(Data shown begins)
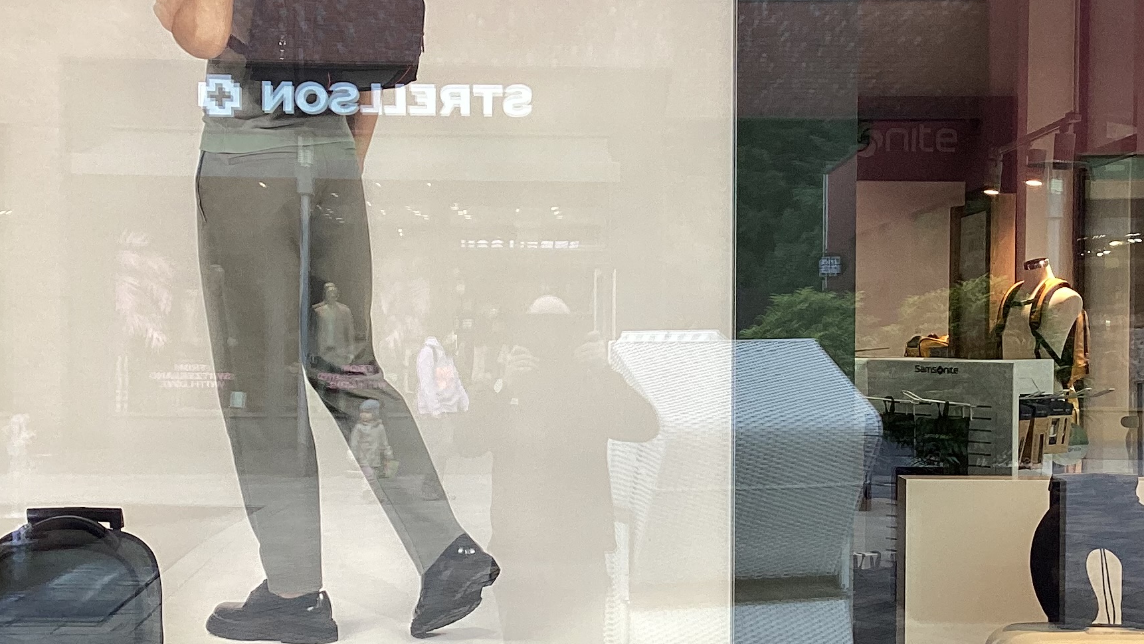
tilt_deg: -1.3
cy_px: 352
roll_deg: -0.7
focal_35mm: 64
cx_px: 613
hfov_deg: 32.8
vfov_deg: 18.8
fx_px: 1942
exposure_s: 1/100
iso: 40
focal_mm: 3.3
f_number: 2.4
(Data shown ends)
**Exercise brief:** Could you repeat every entry above exactly, with each picture omitted?

**Exercise response:**
tilt_deg: -1.3
cy_px: 352
roll_deg: -0.7
focal_35mm: 64
cx_px: 613
hfov_deg: 32.8
vfov_deg: 18.8
fx_px: 1942
exposure_s: 1/100
iso: 40
focal_mm: 3.3
f_number: 2.4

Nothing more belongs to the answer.